> _What this task involves_: Leaving the pictures aside, transcribe every line below exactly.

── Source data

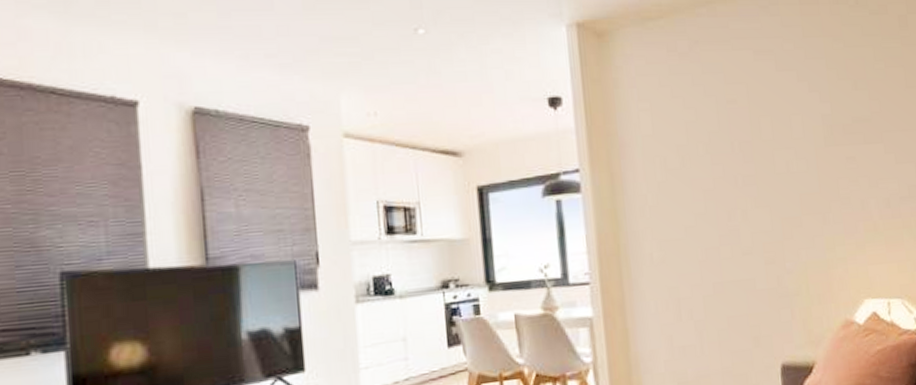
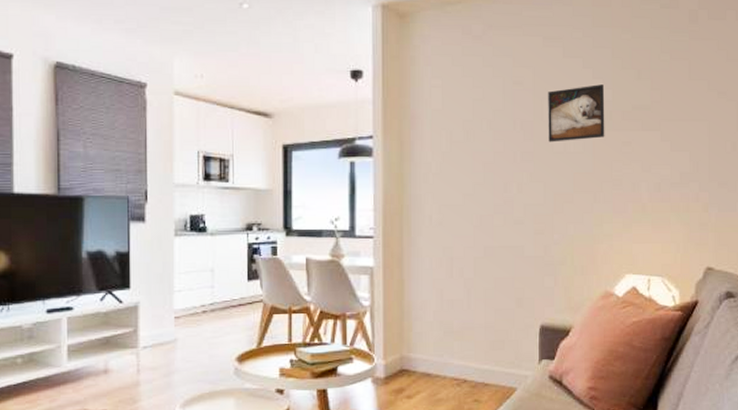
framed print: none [764,98,828,163] -> present [548,84,605,142]

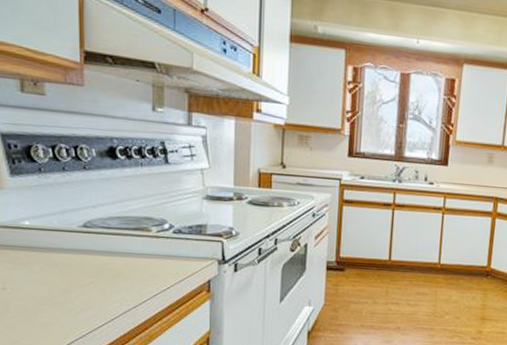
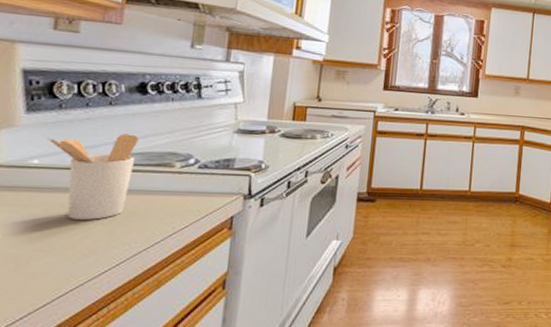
utensil holder: none [32,198,115,279] -> present [46,133,138,220]

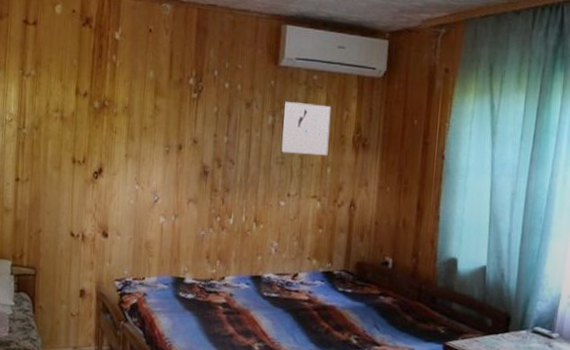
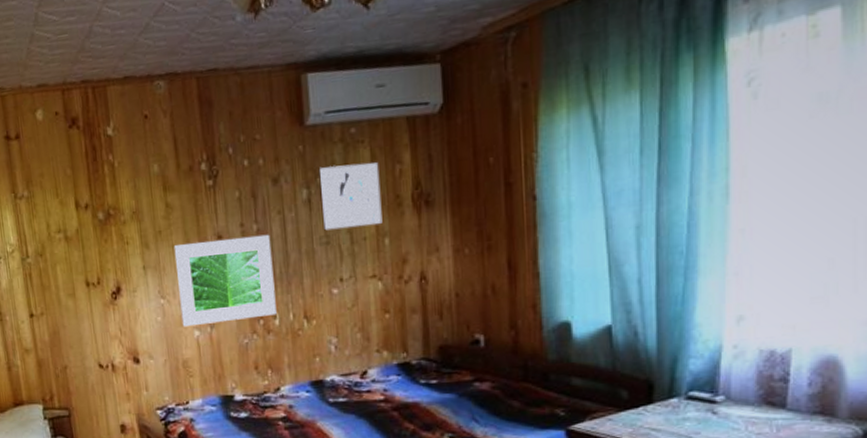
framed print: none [151,142,237,215] -> present [173,234,277,327]

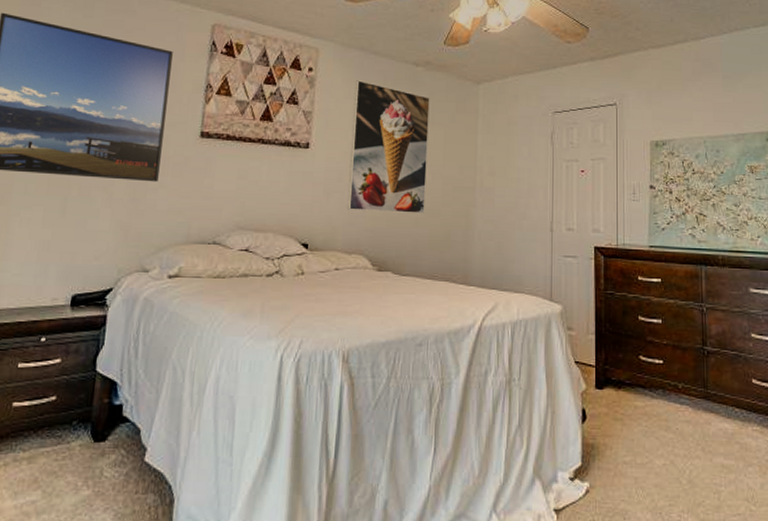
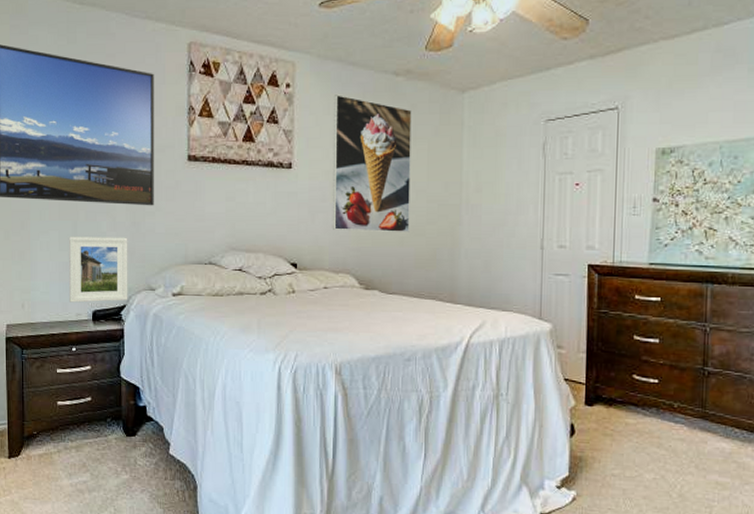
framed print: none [46,212,125,286] -> present [69,236,128,303]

────

> _Problem solution_:
framed print: none [764,98,828,163] -> present [548,84,605,142]

utensil holder: none [32,198,115,279] -> present [46,133,138,220]

framed print: none [151,142,237,215] -> present [173,234,277,327]

framed print: none [46,212,125,286] -> present [69,236,128,303]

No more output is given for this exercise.